Quando alguém considera produzir materiais por uma inteligência artificial, na verdade, o movimento é de redução de custos associados à educação. Indo além: com pouco dinheiro, a prioridade deixa de ser a educação. O movimento de desvalorização não é muito diferente de pensar que o aluno vai aprender somente com o material, já que se desconsidera que há um profissional apto a realizar o trabalho entre o livro e o estudante. Material nenhum ensina os alunos sozinhos, pode ser o melhor dos sistemas de ensino.
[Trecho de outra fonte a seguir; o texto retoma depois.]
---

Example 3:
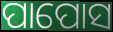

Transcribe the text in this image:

ପାପୋସ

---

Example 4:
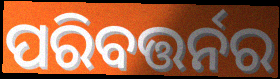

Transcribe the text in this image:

ପରିବତ୍ତର୍ନର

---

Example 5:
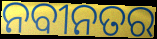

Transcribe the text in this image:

ନବୀନତର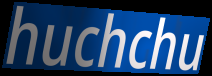
huchchuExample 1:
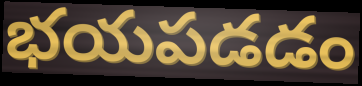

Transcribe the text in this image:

భయపడడం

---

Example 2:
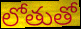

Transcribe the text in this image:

లోతుతో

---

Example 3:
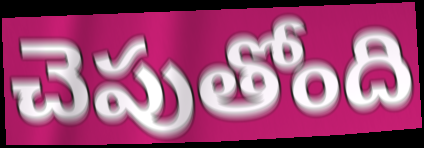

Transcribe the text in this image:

చెపుతోంది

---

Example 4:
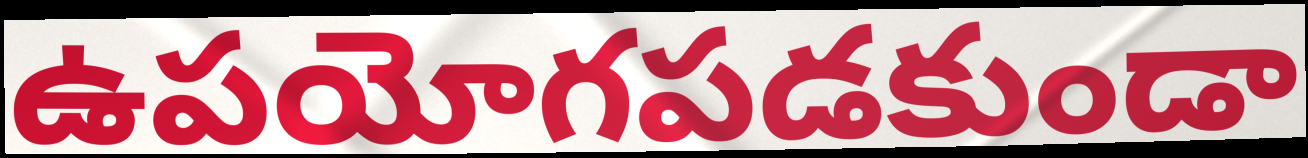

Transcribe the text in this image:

ఉపయోగపడకుండా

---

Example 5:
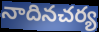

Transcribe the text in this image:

నాదినచర్య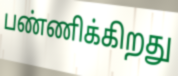
பண்ணிக்கிறது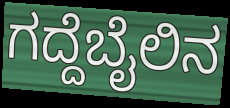
ಗದ್ದೆಬೈಲಿನ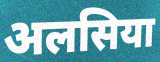
अलसिया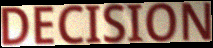
DECISIONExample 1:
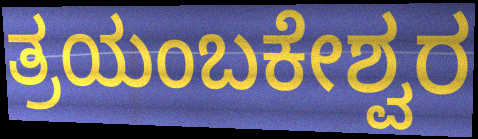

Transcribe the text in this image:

ತ್ರಯಂಬಕೇಶ್ವರ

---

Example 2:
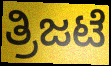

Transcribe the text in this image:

ತ್ರಿಜಟೆ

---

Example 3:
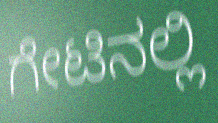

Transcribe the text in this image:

ಗೇಟಿನಲ್ಲಿ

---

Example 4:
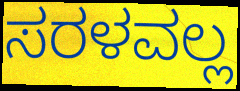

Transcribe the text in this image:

ಸರಳವಲ್ಲ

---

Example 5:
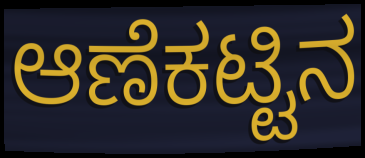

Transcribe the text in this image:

ಆಣೆಕಟ್ಟಿನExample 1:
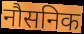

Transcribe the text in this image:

नौसनिक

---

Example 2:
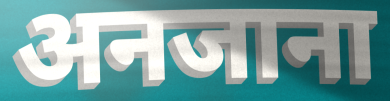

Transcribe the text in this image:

अनजाना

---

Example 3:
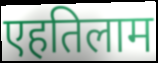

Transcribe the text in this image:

एहतिलाम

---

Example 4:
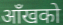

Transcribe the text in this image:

आँखको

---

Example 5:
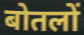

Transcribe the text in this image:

बोतलों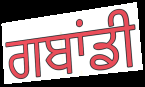
ਗਬਾਂਡੀ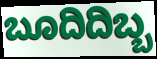
ಬೂದಿದಿಬ್ಬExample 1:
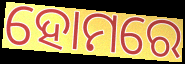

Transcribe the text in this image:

ହୋମରେ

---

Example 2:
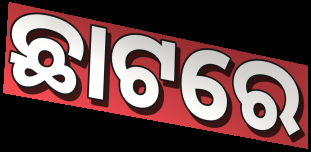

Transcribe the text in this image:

ଛାଟରେ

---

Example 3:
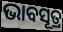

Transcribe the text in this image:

ଭାବସୂତ୍ର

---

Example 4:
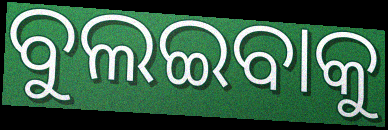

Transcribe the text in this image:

ବୁଲଇବାକୁ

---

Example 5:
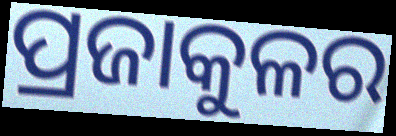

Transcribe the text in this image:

ପ୍ରଜାକୁଳରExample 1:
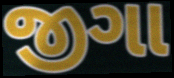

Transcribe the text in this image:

જીગા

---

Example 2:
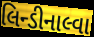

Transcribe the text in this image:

લિન્ડીનાલ્વા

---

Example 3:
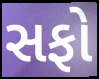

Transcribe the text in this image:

સફો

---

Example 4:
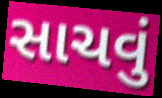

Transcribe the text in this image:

સાચવું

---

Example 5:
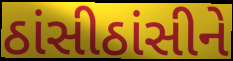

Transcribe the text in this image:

ઠાંસીઠાંસીને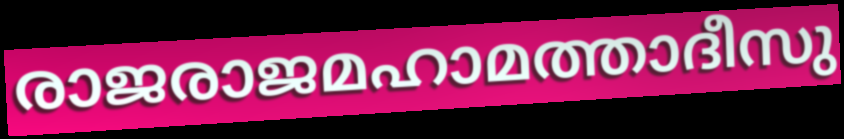
രാജരാജമഹാമത്താദീസു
Experimente dar um livro didático a uma criança ou adolescente comum e depois questioná-lo sobre um determinado assunto. No máximo, umas “decorebas”. Entretanto, essa é apenas a ponta de um grande iceberg.
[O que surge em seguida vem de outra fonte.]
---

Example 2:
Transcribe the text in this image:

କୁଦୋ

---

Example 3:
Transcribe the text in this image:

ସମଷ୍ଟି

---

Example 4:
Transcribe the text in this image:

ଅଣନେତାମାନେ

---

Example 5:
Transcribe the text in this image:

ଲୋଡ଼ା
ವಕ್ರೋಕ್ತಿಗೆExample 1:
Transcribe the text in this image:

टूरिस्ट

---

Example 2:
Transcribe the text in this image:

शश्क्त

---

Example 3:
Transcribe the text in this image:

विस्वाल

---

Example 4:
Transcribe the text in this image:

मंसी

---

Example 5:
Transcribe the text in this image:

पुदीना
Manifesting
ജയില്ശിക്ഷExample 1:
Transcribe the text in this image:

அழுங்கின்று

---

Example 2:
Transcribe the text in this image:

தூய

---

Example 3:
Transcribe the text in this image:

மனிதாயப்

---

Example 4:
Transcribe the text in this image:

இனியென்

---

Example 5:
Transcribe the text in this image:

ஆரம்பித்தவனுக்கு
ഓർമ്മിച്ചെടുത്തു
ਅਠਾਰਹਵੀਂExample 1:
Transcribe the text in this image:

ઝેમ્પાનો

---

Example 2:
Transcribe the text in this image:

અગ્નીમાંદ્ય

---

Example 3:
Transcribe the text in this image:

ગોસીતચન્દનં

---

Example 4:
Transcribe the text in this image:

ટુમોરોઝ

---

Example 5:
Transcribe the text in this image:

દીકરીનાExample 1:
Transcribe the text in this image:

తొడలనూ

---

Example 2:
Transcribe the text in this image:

Essa lógica de diminuir os profissionais é, portanto, estrutural. Ela nos atravessa “sem querer querendo” quando não estamos atentos às nossas falas. Que professora nunca ouviu em uma reunião de paz o clássico “mas a senhora trabalha ou só dá aulas?”. Vou além mais uma vez: existem outros tantos profissionais quando falamos de sistema educacional no mundo. Chamados, às vezes, de “estudantes profissionais”, há pessoas que se dedicam a um assunto a ponto de pesquisá-lo como carreira, para posteriormente, ensinar outros interessados na faculdade. É a pós-graduação, que no Brasil, não é uma profissão. Esses acadêmicos vivem de bolsas e auxílios, sem carreira regulamentada pela CLT e, logo, sem direitos trabalhistas. Já fui uma e convivi com muitos que compartilham da experiência familiar de ouvir que seu primo mais novo já ganha mais que você sem terminar os estudos. E ainda dá para piorar. Depois de 12 a 15 anos pesquisando um assunto, eles não são ouvidos. Você já deve ter visto um filme de ficção científica em que um pesquisador é ignorado após descobrir uma futura catástrofe. E aconteceu de novo. A tragédia no Rio Grande do Sul foi avisada por muitos pesquisadores da Universidade Federal de Santa Catarina. Mas a voz da educação nunca é ouvida, nunca parece prioridade, nunca tem valor. Da pré-escola ao doutorado. Da professora ao acadêmico. Somos todos atravessados por essa lógica.